Part of the fun of Total War is the freedom of heading back to a well-realised period in history and rewriting the hell out of it: having the Gauls control the entirety of Italy, for instance, or turning Britain into the northern tip of the far-reaching Carthaginian Empire. It’s a slight shame, then, that we have to stick to the historical script while playing Rome II’s prologue campaign. This involved tutorial chronicles the rise of a domestic power in Italy: Rome has to quash the rival city state of Samnium before starting its campaigns throughout the rest of the globe. While the narrative shackles slightly chafe – especially when we’re introduced to the sprawling, but boundary-encircled campaign map – the prologue campaign tries to atone for this with the injection of more character drama than you can find in the game, courtesy of a Mark Strong-voiced protagonist. It also functions as a fine (though, we expect, probably not entirely reliable) history lesson while efficiently introducing some of Rome II’s more significant upgrades.
Chief among these is a much more naturalistic treatment of sightlines. You’ve always had a godlike view of the battlefield, of course – this a realtime strategy game, after all – but now you’ll find yourself less omniscient, only able to see enemy units if one of your own clusters of soldiers has a direct view of them.
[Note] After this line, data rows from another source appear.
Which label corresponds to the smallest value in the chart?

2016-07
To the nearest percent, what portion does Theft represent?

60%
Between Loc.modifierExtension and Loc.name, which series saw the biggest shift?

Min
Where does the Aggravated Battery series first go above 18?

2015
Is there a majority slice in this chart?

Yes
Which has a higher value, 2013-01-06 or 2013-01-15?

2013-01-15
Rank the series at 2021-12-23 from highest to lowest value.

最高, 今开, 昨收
Anything can break a sightline – a hill, a forest, a city street – and this means that scouting and environmental awareness have become a much more crucial part of the game. In one battle, we have to move a unit to the top of a hill before we can see the gigantic Samnite army coming. In another, we use a forested ridge to hide our soldiers in a village before descending upon an undefended piece of Samnite siege equipment. This subtle, but potentially far-reaching tweak can be felt most keenly when attacking cities – battles throughout the streets are more claustrophobic and more tactical now, as you can be ambushed by the city’s defenders while also using their own buildings and walls to sneak auxilliary forces past them.
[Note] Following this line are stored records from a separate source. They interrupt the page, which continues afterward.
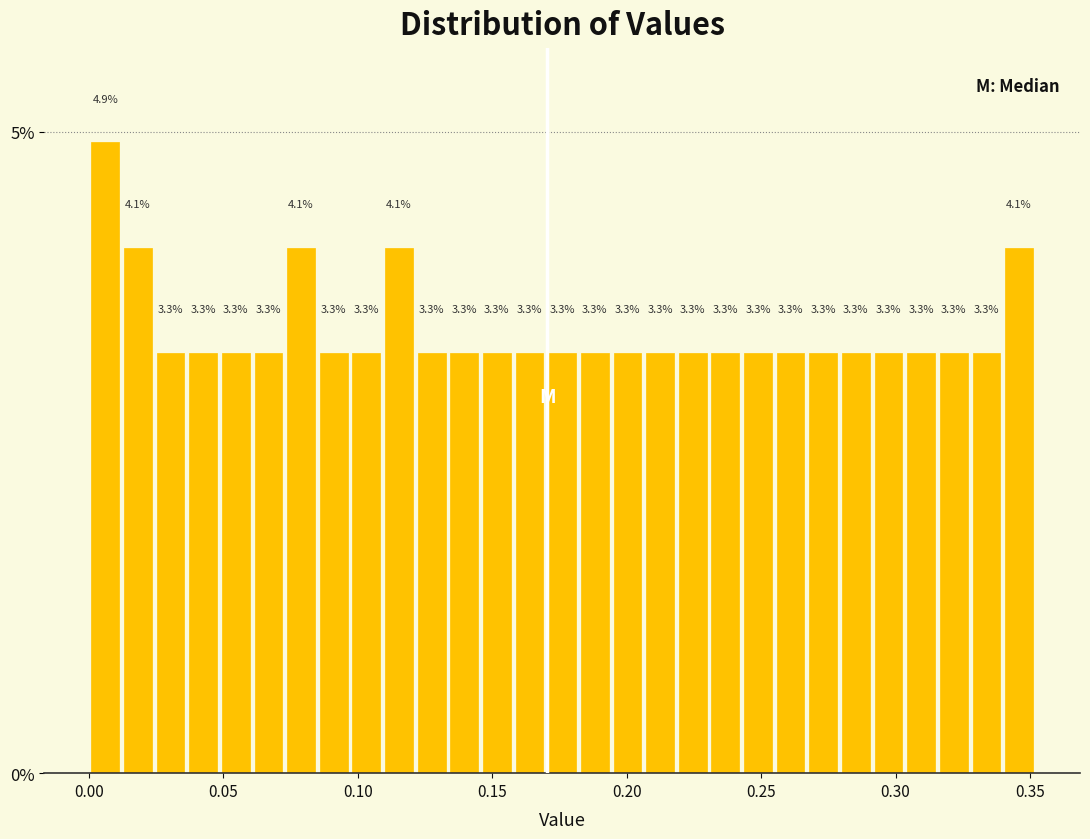

Read against the x-axis, roughly where is the centre of the tallest bar?

0.005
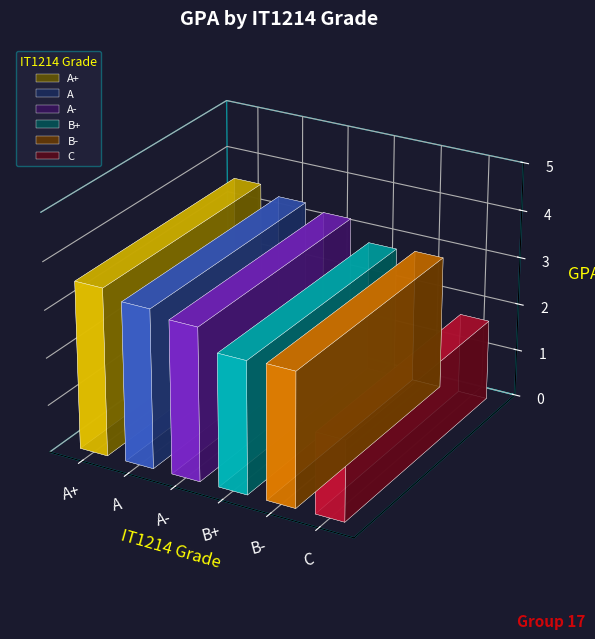

Is it true that the value at B+ is 5.1?

False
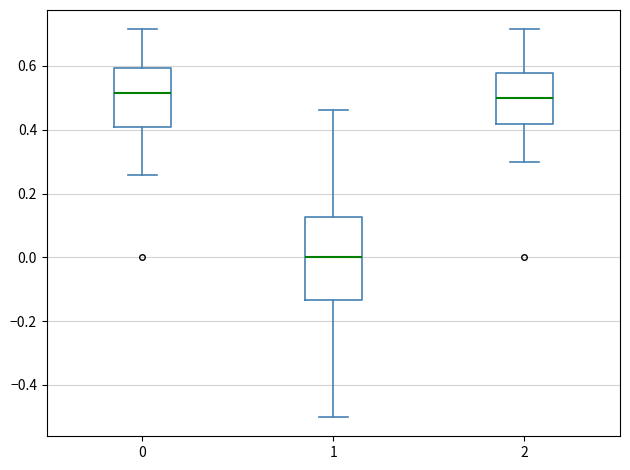

Reading left to right, transcribe this box plot: for each box, give where its median line is, the range the box spans, and where its two whiskers end, as read against the y-axis. The values are not printed on the chart, so give them approximately, as read against the axis.

0: median 0.52, box 0.40 to 0.60, whiskers 0.26 to 0.72
1: median 0.00, box -0.14 to 0.12, whiskers -0.50 to 0.46
2: median 0.50, box 0.42 to 0.58, whiskers 0.30 to 0.72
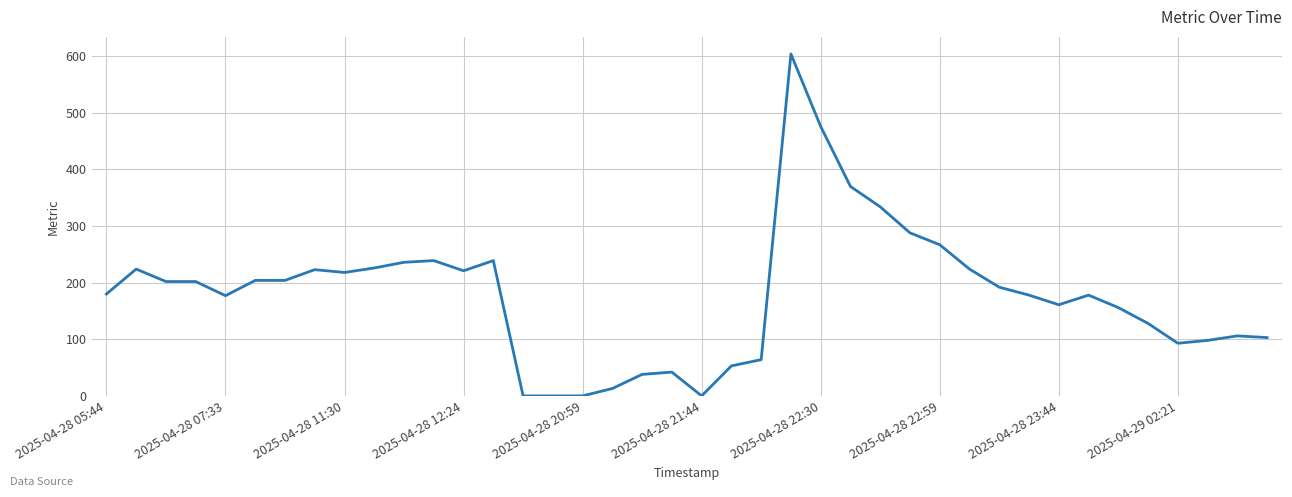

What is the greatest value displayed?

604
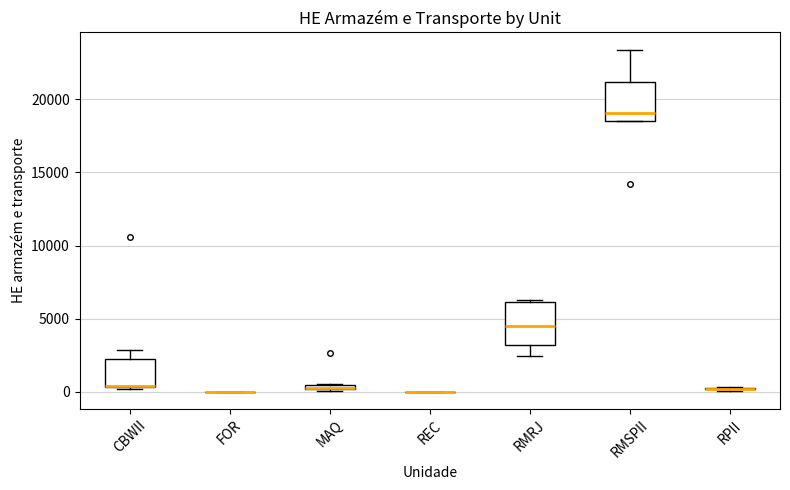

Where is the lower edge of the box for MAQ on the y-axis? The values are not printed on the chart, so give them approximately, as read against the axis.

0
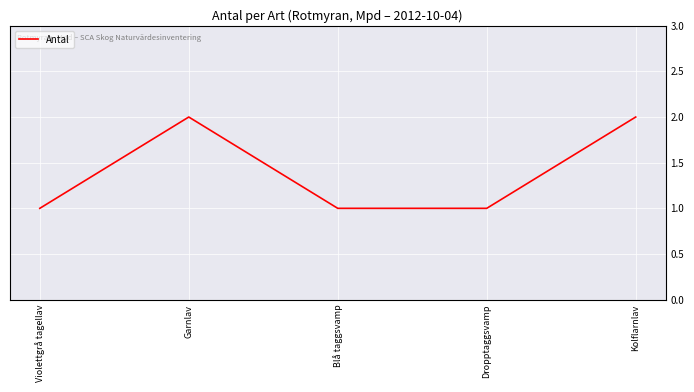

What is the sum of the values at Kolflarnlav and Blå taggsvamp?

3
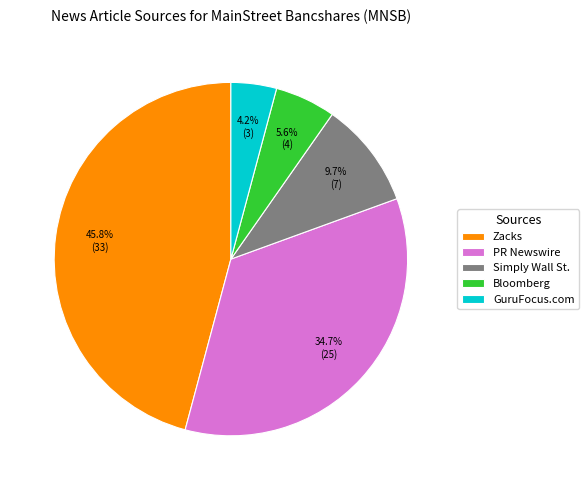

Rank the categories by value from lowest to highest.

GuruFocus.com, Bloomberg, Simply Wall St., PR Newswire, Zacks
Elsewhere, however, the game plays according to the familiar rhythms of Total War. The prologue campaign ignores the delicate political intricacies of statecraft. There’s no diplomacy nor any of the internal power battles that will define the Roman factions in the main game, focusing instead on the practicalities of waging war. We learn how to train new units, for instance, a streamlined process in comparison to previous games. The unit types available for recruitment within a region hinge on the buildings and structures you’ve established in that region’s city. Once you’ve built the requisite building (stables, say, for cavalry) you can generate the new unit within the legion itself, rather than recruiting it and then marching it over to the bulk of your forces. This is part of a focus on legions as singular powerhouses, rather than smaller groups of soldiers, that will see you adding traits to armies as they gain experience, potentially allowing specfic legions to specialise in certain forms of warfare.
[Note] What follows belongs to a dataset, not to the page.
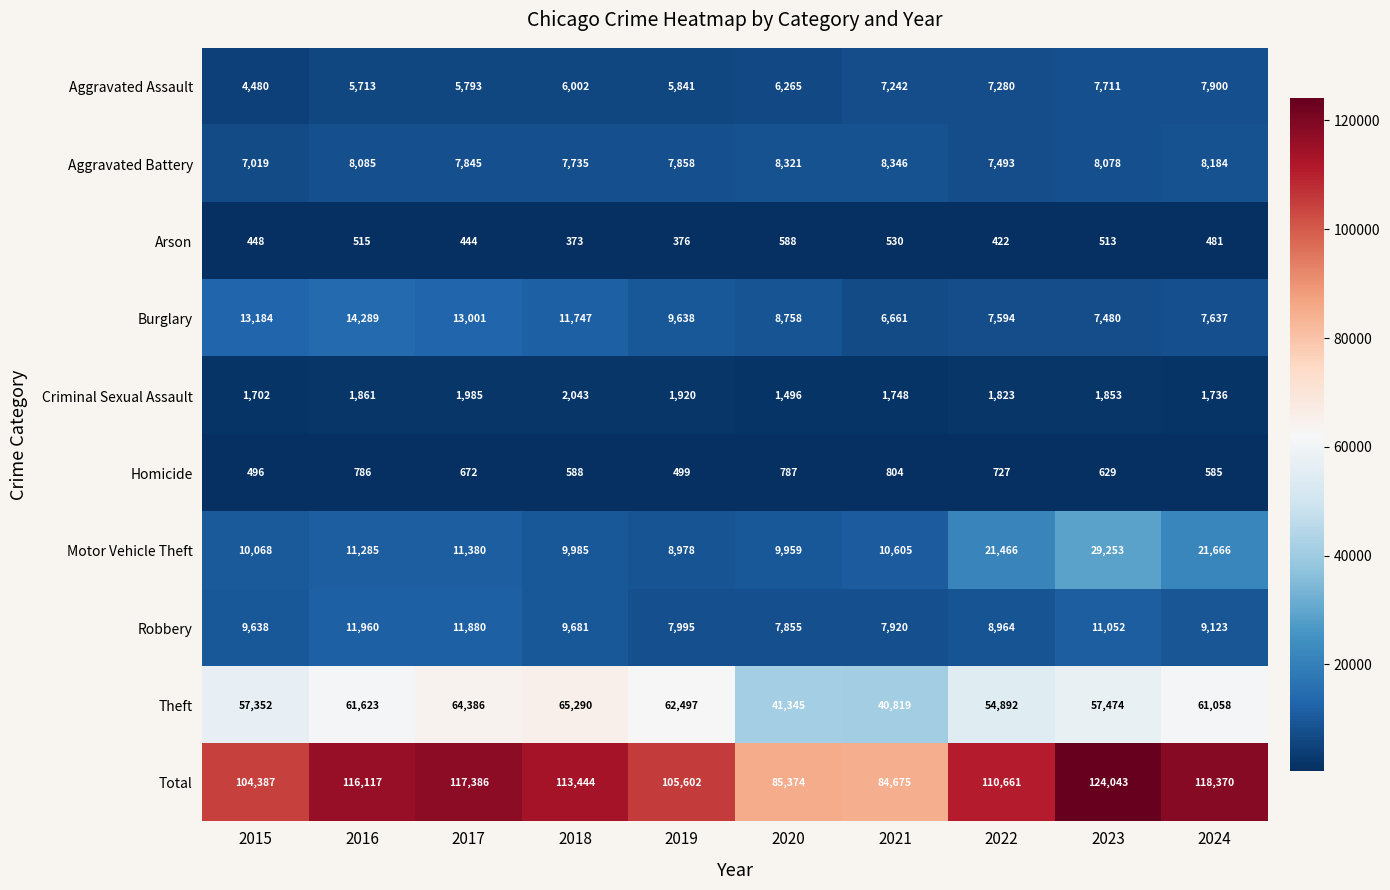

What is the difference between the Arson values at 2016 and 2021?

15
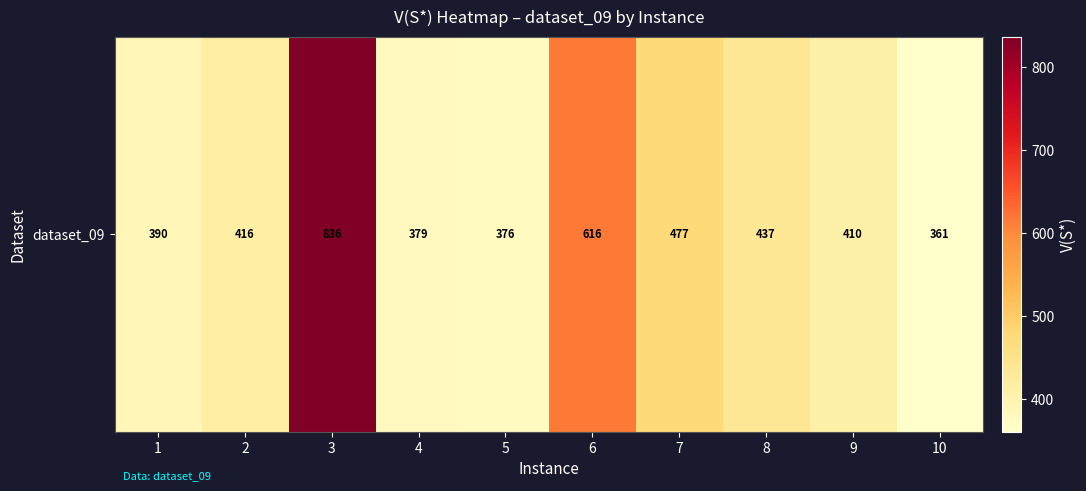

What is the smallest value displayed?

361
It’s hard to get a firm grasp of the nuances of combat during the prologue missions, stuck as we are following the tutorial’s relatively strict instruction, but the overall impression is of, well, Total War. Since the first Rome, Creative Assembly has been iterating upon such a solid foundation in its combat mechanics that tweaks and new additions (which in Rome II’s case include improved simulation of weight and impact as well as combined naval and land battles) can’t help but feel iterative. And since we’re engaging in semi-scripted warfare – placing cavalry where we’re told, achieving specific objectives – it’s also impossible to judge the extent to which Creative Assembly has improved its traditional limiting factor: underperforming AI.
Beyond the teasing boundaries of the prologue campaign lies a world map rich in variety – the perfect contrast to Shogun 2’s relative cultural uniformity. There’s something ideal about this period of history for Total War – the cultures of the time were distinct enough in tactics and technology the period feels prebuilt (with a few balancing tweaks) for a strategy game. Rome II’s factions can be subdivided into three groups: the Greco-Roman factions, the Eastern ones, and the Barbarians. As well as very different unit types, the three types will play a very different campaign game. Barbarians can form confederacies with other tribes – joining forces to become a kind of giant meta-faction – whereas Greco-Roman and Eastern forces will be limited to the more traditional ally-or-subjugate options when dealing with other states.
Presentationally, Rome II provides precisely the kind of minute detail you want to find when zooming in on a campaign or battlefield map. Total War’s campaign map, which has evolved from its rudimentary origins to richly complex 4X game of its own, looks more dynamic this time around. Much of this is entirely cosmetic – birds flying over Vesuvius make only for pretty screenshot material – but some changes have more strategic impact. You can literally see cities expand, their walls encroaching upon the surrounding countryside, as you invest in them, a subtle tweak that should make it more immediately readable which cities are a faction’s most valuable holdings.
As the prologue campaign draws to a close it finally opens out, letting us formulate our own plan for wiping out the remaining Samnite cities before eventually destroying Samnium. It’s a small taste of the tactical freedom that the main game looks set to offer, though when the full game’s released we’ll probably skip a second playthrough and head straight to Total War.